■ **Listed records**:
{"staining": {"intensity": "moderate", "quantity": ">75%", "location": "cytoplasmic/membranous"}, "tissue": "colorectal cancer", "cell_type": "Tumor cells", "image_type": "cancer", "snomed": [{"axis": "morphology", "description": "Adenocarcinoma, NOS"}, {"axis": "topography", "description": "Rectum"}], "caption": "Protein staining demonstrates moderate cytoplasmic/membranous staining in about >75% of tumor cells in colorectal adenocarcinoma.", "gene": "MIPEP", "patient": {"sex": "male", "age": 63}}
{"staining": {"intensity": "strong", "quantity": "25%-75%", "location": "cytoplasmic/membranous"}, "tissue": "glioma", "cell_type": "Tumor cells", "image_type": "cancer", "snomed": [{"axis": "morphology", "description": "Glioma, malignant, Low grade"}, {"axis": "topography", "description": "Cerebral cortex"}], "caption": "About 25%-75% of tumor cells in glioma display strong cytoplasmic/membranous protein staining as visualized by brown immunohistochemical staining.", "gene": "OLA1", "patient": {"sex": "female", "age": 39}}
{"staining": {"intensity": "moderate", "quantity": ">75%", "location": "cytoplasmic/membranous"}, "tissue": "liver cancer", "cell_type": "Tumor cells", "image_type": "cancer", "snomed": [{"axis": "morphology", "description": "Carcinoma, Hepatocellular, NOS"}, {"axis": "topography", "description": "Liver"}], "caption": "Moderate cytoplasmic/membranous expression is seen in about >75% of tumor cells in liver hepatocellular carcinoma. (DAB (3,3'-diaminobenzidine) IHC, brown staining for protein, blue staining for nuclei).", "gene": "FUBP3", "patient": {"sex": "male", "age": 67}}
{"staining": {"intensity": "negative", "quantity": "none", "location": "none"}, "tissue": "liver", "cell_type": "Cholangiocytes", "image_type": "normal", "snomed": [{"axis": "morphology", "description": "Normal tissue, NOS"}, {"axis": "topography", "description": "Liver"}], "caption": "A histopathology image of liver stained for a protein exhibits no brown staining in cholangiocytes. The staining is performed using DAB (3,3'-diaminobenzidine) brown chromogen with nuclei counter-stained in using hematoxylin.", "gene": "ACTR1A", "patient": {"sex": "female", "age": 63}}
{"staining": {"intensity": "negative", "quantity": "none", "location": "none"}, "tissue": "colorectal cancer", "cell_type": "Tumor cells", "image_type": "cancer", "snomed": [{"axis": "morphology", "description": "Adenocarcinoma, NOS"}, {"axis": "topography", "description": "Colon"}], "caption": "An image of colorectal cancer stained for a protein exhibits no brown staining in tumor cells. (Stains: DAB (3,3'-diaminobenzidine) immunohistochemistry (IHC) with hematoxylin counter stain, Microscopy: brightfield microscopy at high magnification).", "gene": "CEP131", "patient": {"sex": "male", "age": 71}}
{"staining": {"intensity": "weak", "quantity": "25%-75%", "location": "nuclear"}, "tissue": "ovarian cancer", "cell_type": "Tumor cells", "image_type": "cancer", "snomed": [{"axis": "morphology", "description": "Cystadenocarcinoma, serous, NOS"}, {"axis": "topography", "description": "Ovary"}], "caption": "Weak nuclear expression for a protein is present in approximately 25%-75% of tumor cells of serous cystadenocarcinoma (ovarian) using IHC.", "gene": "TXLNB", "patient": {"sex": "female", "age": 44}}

■ **Task item**: Repeat each record exactly, leaving nothing out.

■ **Response**:
{"staining": {"intensity": "moderate", "quantity": ">75%", "location": "cytoplasmic/membranous"}, "tissue": "colorectal cancer", "cell_type": "Tumor cells", "image_type": "cancer", "snomed": [{"axis": "morphology", "description": "Adenocarcinoma, NOS"}, {"axis": "topography", "description": "Rectum"}], "caption": "Protein staining demonstrates moderate cytoplasmic/membranous staining in about >75% of tumor cells in colorectal adenocarcinoma.", "gene": "MIPEP", "patient": {"sex": "male", "age": 63}}
{"staining": {"intensity": "strong", "quantity": "25%-75%", "location": "cytoplasmic/membranous"}, "tissue": "glioma", "cell_type": "Tumor cells", "image_type": "cancer", "snomed": [{"axis": "morphology", "description": "Glioma, malignant, Low grade"}, {"axis": "topography", "description": "Cerebral cortex"}], "caption": "About 25%-75% of tumor cells in glioma display strong cytoplasmic/membranous protein staining as visualized by brown immunohistochemical staining.", "gene": "OLA1", "patient": {"sex": "female", "age": 39}}
{"staining": {"intensity": "moderate", "quantity": ">75%", "location": "cytoplasmic/membranous"}, "tissue": "liver cancer", "cell_type": "Tumor cells", "image_type": "cancer", "snomed": [{"axis": "morphology", "description": "Carcinoma, Hepatocellular, NOS"}, {"axis": "topography", "description": "Liver"}], "caption": "Moderate cytoplasmic/membranous expression is seen in about >75% of tumor cells in liver hepatocellular carcinoma. (DAB (3,3'-diaminobenzidine) IHC, brown staining for protein, blue staining for nuclei).", "gene": "FUBP3", "patient": {"sex": "male", "age": 67}}
{"staining": {"intensity": "negative", "quantity": "none", "location": "none"}, "tissue": "liver", "cell_type": "Cholangiocytes", "image_type": "normal", "snomed": [{"axis": "morphology", "description": "Normal tissue, NOS"}, {"axis": "topography", "description": "Liver"}], "caption": "A histopathology image of liver stained for a protein exhibits no brown staining in cholangiocytes. The staining is performed using DAB (3,3'-diaminobenzidine) brown chromogen with nuclei counter-stained in using hematoxylin.", "gene": "ACTR1A", "patient": {"sex": "female", "age": 63}}
{"staining": {"intensity": "negative", "quantity": "none", "location": "none"}, "tissue": "colorectal cancer", "cell_type": "Tumor cells", "image_type": "cancer", "snomed": [{"axis": "morphology", "description": "Adenocarcinoma, NOS"}, {"axis": "topography", "description": "Colon"}], "caption": "An image of colorectal cancer stained for a protein exhibits no brown staining in tumor cells. (Stains: DAB (3,3'-diaminobenzidine) immunohistochemistry (IHC) with hematoxylin counter stain, Microscopy: brightfield microscopy at high magnification).", "gene": "CEP131", "patient": {"sex": "male", "age": 71}}
{"staining": {"intensity": "weak", "quantity": "25%-75%", "location": "nuclear"}, "tissue": "ovarian cancer", "cell_type": "Tumor cells", "image_type": "cancer", "snomed": [{"axis": "morphology", "description": "Cystadenocarcinoma, serous, NOS"}, {"axis": "topography", "description": "Ovary"}], "caption": "Weak nuclear expression for a protein is present in approximately 25%-75% of tumor cells of serous cystadenocarcinoma (ovarian) using IHC.", "gene": "TXLNB", "patient": {"sex": "female", "age": 44}}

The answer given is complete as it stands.